Document extract >>

● ● ●

Simple Container API - Development Instructions

⚠️ CRITICAL DEVELOPMENT WORKFLOW

ALWAYS run welder run fmt after completing any code modifications to ensure proper formatting and linting compliance!

🚨 CRITICAL: Resource Adoption Safety

Following a production MongoDB cluster deletion incident, ALL resource adoption implementations MUST include:

sdk.Protect(true) - Prevents Pulumi from deleting adopted resources
sdk.IgnoreChanges([]string{...}) - Prevents configuration drift from triggering replacements
Production warnings - Alert users when adopting resources in production environments
Configuration validation - Ensure adopted resource config matches existing resource exactly

See docs/ADOPTION_SAFETY_GUIDE.md for complete safety requirements and pkg/clouds/pulumi/adoption_protection.go for utility functions.

📚 Documentation-First Approach

When you need additional context or understanding:

Search documentation first: Use sc assistant search [query] or browse docs/docs/
Check examples: Look in docs/docs/examples/ for real-world patterns
Review schemas: Check docs/schemas/ for configuration structure
Consult architecture: Understand the patterns below before implementing

Project Overview

This is the Simple Container API project - an infrastructure-as-code platform for deploying applications across multiple cloud providers (AWS, GCP, Kubernetes, etc.). The project uses Go with Pulumi for infrastructure provisioning and includes comprehensive documentation, JSON schemas, and GitHub Actions integration.

Essential Development Instructions

1. Build System (Welder)

Build tool: This project uses welder for all build operations
Commands:
- welder run fmt - Format code and run linters (MANDATORY after code changes)
- welder run build - Build the project
- welder run test - Run tests
- welder run generate-schemas - Generate JSON schemas from Go structures
- welder run generate-embeddings - Generate AI assistant embeddings
Configuration: welder.yaml in project root defines all build tasks

AI Assistant Commands

sc assistant search [query] - Search documentation and examples
sc assistant mcp --port 9999 - Start MCP server for external AI tools
sc assistant analyze - Analyze project structure (placeholder)
Embeddings: Generated at build time for offline documentation search

2. Code Quality Requirements

Formatting: ALWAYS run welder run fmt after any code modifications
Linting: Code must pass all golangci-lint checks (configured in .golangci.yml)

● ● ●

Stored entries:
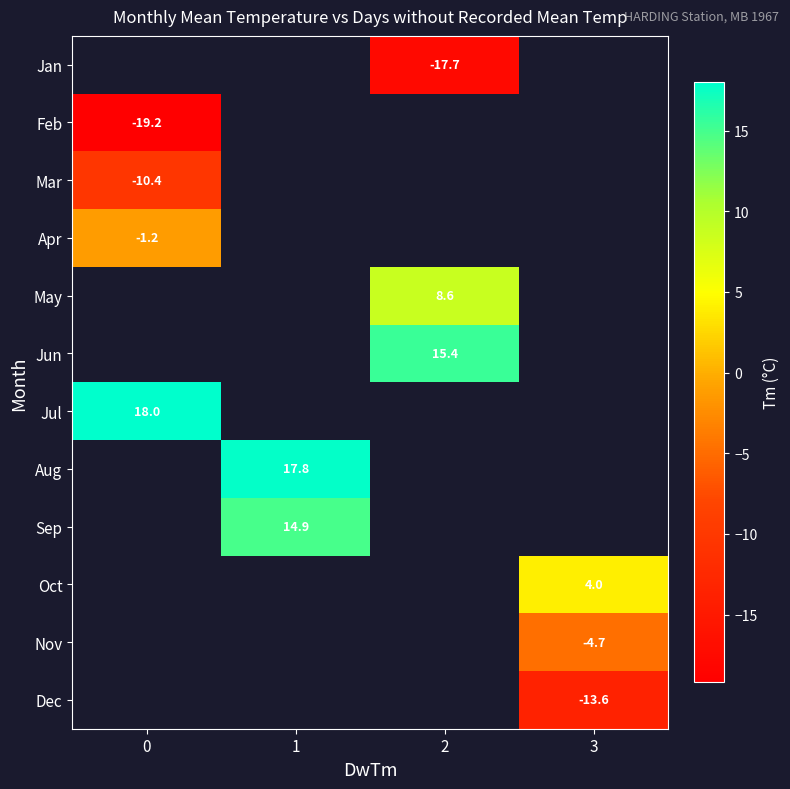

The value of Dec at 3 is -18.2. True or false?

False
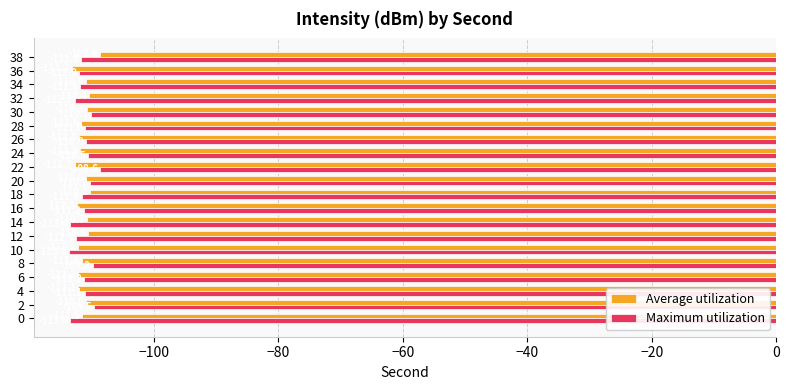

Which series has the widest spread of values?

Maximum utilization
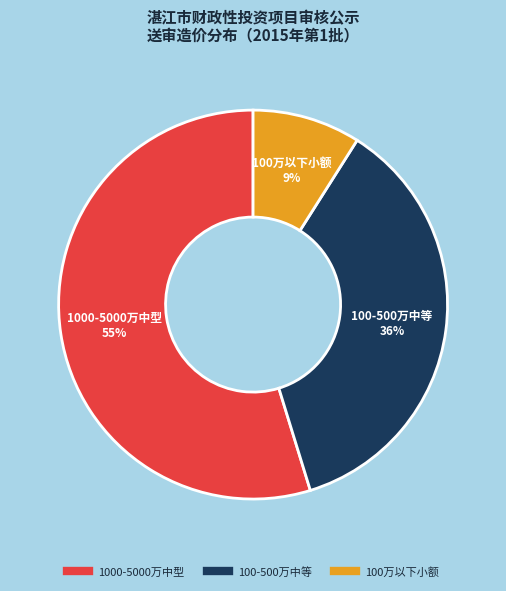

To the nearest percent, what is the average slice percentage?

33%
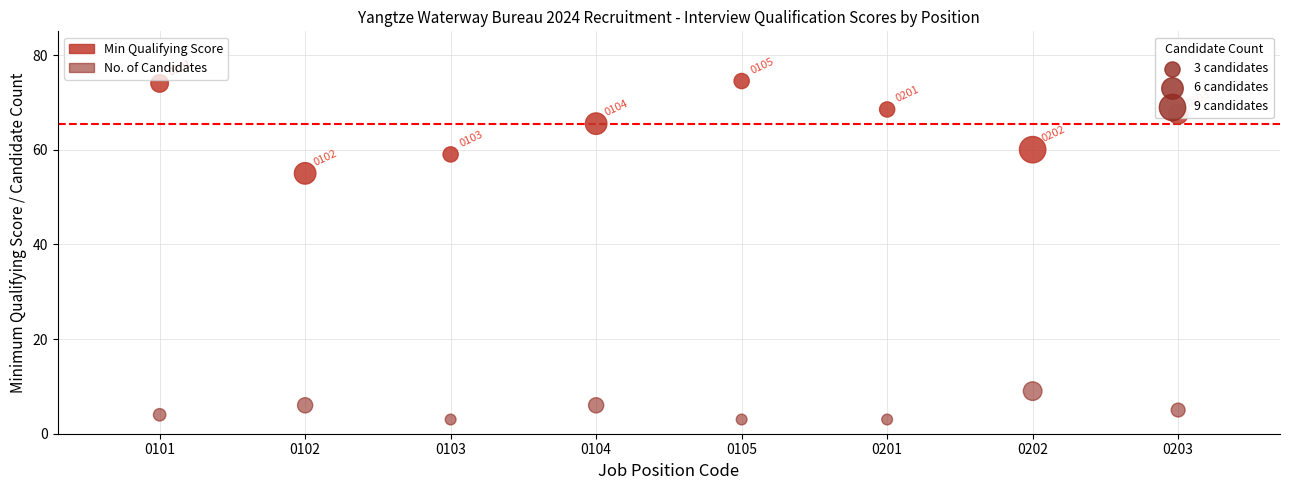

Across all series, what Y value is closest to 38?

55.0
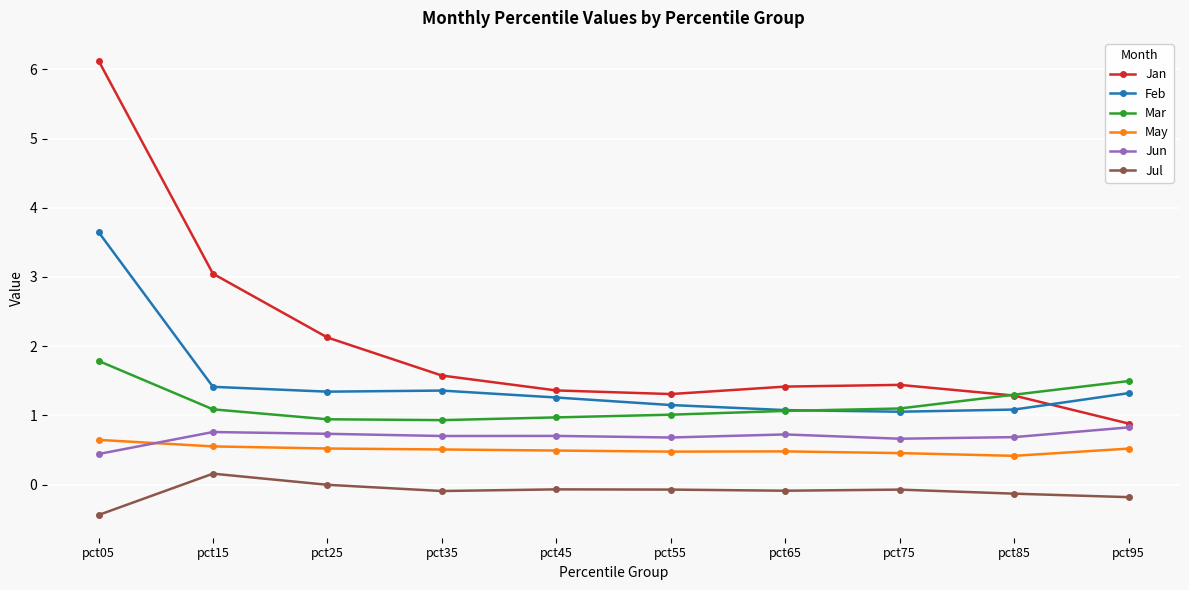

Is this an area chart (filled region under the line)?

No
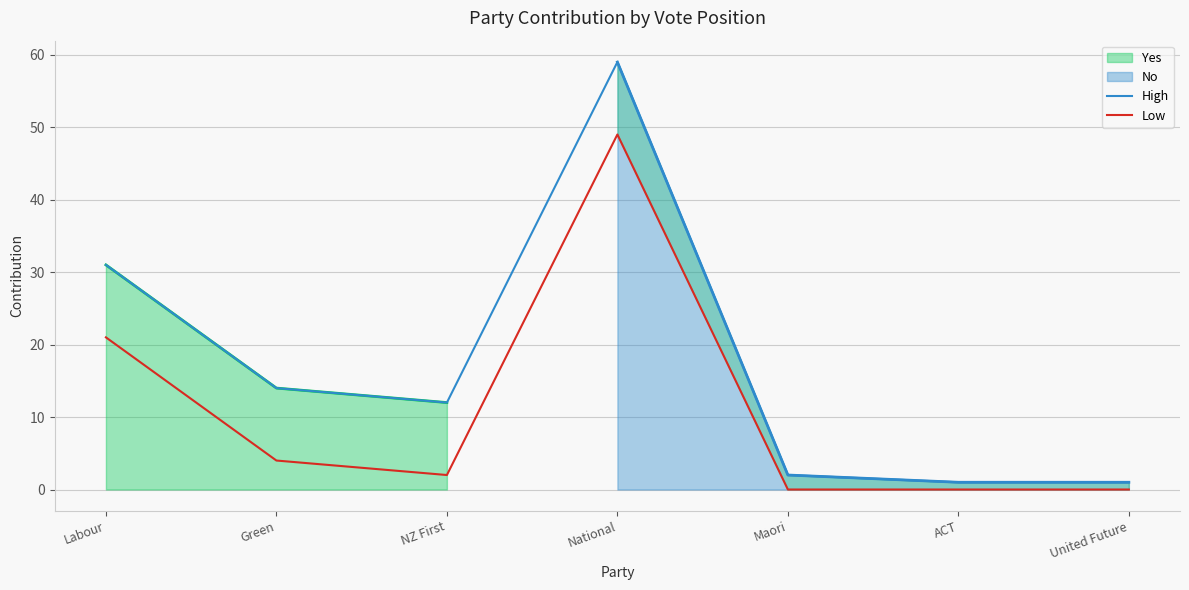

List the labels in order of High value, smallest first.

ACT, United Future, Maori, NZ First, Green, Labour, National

● ● ●

List every welder command that appears in the Simple Container API development instructions. These entries were taken from a separate source.

- welder run fmt
- welder run build
- welder run test
- welder run generate-schemas
- welder run generate-embeddings